## Data provided:
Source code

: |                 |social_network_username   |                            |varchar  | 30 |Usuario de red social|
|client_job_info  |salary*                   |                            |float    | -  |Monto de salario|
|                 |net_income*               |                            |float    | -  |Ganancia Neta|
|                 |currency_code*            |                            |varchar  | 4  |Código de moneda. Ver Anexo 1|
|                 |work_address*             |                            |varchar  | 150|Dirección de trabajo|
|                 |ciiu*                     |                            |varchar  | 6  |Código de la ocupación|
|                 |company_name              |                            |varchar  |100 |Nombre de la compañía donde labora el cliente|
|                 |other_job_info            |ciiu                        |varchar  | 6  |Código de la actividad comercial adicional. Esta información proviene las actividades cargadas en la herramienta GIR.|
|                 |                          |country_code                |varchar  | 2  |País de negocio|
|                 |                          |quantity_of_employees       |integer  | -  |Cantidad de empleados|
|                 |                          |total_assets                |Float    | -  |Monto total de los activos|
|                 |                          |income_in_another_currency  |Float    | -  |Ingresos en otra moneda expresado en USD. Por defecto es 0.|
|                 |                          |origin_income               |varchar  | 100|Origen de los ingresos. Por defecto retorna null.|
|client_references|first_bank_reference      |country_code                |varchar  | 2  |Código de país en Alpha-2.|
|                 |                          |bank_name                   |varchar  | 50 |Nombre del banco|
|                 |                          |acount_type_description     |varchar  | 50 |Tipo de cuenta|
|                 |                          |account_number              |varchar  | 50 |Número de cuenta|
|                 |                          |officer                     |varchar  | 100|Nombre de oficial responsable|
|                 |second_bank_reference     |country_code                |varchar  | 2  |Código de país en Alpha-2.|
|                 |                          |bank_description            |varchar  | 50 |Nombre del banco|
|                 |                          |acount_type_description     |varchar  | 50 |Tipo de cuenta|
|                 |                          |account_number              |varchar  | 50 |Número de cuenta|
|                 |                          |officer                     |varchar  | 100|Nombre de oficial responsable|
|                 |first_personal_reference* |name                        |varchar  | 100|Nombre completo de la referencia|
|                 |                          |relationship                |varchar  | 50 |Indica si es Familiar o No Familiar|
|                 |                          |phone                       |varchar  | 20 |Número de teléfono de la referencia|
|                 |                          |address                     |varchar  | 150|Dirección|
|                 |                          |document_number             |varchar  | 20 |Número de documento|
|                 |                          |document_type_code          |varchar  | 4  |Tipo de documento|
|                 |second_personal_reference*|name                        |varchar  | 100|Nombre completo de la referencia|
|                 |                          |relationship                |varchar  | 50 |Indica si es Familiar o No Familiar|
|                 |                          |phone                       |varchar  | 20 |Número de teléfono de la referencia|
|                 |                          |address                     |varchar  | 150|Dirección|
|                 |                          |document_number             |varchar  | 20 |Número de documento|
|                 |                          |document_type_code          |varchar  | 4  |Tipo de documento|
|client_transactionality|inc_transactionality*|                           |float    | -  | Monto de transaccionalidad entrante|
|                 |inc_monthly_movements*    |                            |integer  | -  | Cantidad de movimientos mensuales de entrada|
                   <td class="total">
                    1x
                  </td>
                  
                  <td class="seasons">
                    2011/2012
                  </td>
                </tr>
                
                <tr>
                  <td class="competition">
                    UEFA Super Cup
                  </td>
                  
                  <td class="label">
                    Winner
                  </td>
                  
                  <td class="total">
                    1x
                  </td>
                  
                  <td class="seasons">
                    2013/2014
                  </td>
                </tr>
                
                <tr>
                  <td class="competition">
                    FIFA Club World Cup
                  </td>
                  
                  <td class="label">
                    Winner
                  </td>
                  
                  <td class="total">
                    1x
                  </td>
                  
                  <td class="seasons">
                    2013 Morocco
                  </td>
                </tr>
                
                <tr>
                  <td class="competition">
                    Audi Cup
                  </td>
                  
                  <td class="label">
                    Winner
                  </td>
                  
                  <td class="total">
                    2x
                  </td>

## What is expected:
What is needed is a word-for-word copy of all the material.

## Exercise result:
Source code

: |                 |social_network_username   |                            |varchar  | 30 |Usuario de red social|
|client_job_info  |salary*                   |                            |float    | -  |Monto de salario|
|                 |net_income*               |                            |float    | -  |Ganancia Neta|
|                 |currency_code*            |                            |varchar  | 4  |Código de moneda. Ver Anexo 1|
|                 |work_address*             |                            |varchar  | 150|Dirección de trabajo|
|                 |ciiu*                     |                            |varchar  | 6  |Código de la ocupación|
|                 |company_name              |                            |varchar  |100 |Nombre de la compañía donde labora el cliente|
|                 |other_job_info            |ciiu                        |varchar  | 6  |Código de la actividad comercial adicional. Esta información proviene las actividades cargadas en la herramienta GIR.|
|                 |                          |country_code                |varchar  | 2  |País de negocio|
|                 |                          |quantity_of_employees       |integer  | -  |Cantidad de empleados|
|                 |                          |total_assets                |Float    | -  |Monto total de los activos|
|                 |                          |income_in_another_currency  |Float    | -  |Ingresos en otra moneda expresado en USD. Por defecto es 0.|
|                 |                          |origin_income               |varchar  | 100|Origen de los ingresos. Por defecto retorna null.|
|client_references|first_bank_reference      |country_code                |varchar  | 2  |Código de país en Alpha-2.|
|                 |                          |bank_name                   |varchar  | 50 |Nombre del banco|
|                 |                          |acount_type_description     |varchar  | 50 |Tipo de cuenta|
|                 |                          |account_number              |varchar  | 50 |Número de cuenta|
|                 |                          |officer                     |varchar  | 100|Nombre de oficial responsable|
|                 |second_bank_reference     |country_code                |varchar  | 2  |Código de país en Alpha-2.|
|                 |                          |bank_description            |varchar  | 50 |Nombre del banco|
|                 |                          |acount_type_description     |varchar  | 50 |Tipo de cuenta|
|                 |                          |account_number              |varchar  | 50 |Número de cuenta|
|                 |                          |officer                     |varchar  | 100|Nombre de oficial responsable|
|                 |first_personal_reference* |name                        |varchar  | 100|Nombre completo de la referencia|
|                 |                          |relationship                |varchar  | 50 |Indica si es Familiar o No Familiar|
|                 |                          |phone                       |varchar  | 20 |Número de teléfono de la referencia|
|                 |                          |address                     |varchar  | 150|Dirección|
|                 |                          |document_number             |varchar  | 20 |Número de documento|
|                 |                          |document_type_code          |varchar  | 4  |Tipo de documento|
|                 |second_personal_reference*|name                        |varchar  | 100|Nombre completo de la referencia|
|                 |                          |relationship                |varchar  | 50 |Indica si es Familiar o No Familiar|
|                 |                          |phone                       |varchar  | 20 |Número de teléfono de la referencia|
|                 |                          |address                     |varchar  | 150|Dirección|
|                 |                          |document_number             |varchar  | 20 |Número de documento|
|                 |                          |document_type_code          |varchar  | 4  |Tipo de documento|
|client_transactionality|inc_transactionality*|                           |float    | -  | Monto de transaccionalidad entrante|
|                 |inc_monthly_movements*    |                            |integer  | -  | Cantidad de movimientos mensuales de entrada|
                   <td class="total">
                    1x
                  </td>
                  
                  <td class="seasons">
                    2011/2012
                  </td>
                </tr>
                
                <tr>
                  <td class="competition">
                    UEFA Super Cup
                  </td>
                  
                  <td class="label">
                    Winner
                  </td>
                  
                  <td class="total">
                    1x
                  </td>
                  
                  <td class="seasons">
                    2013/2014
                  </td>
                </tr>
                
                <tr>
                  <td class="competition">
                    FIFA Club World Cup
                  </td>
                  
                  <td class="label">
                    Winner
                  </td>
                  
                  <td class="total">
                    1x
                  </td>
                  
                  <td class="seasons">
                    2013 Morocco
                  </td>
                </tr>
                
                <tr>
                  <td class="competition">
                    Audi Cup
                  </td>
                  
                  <td class="label">
                    Winner
                  </td>
                  
                  <td class="total">
                    2x
                  </td>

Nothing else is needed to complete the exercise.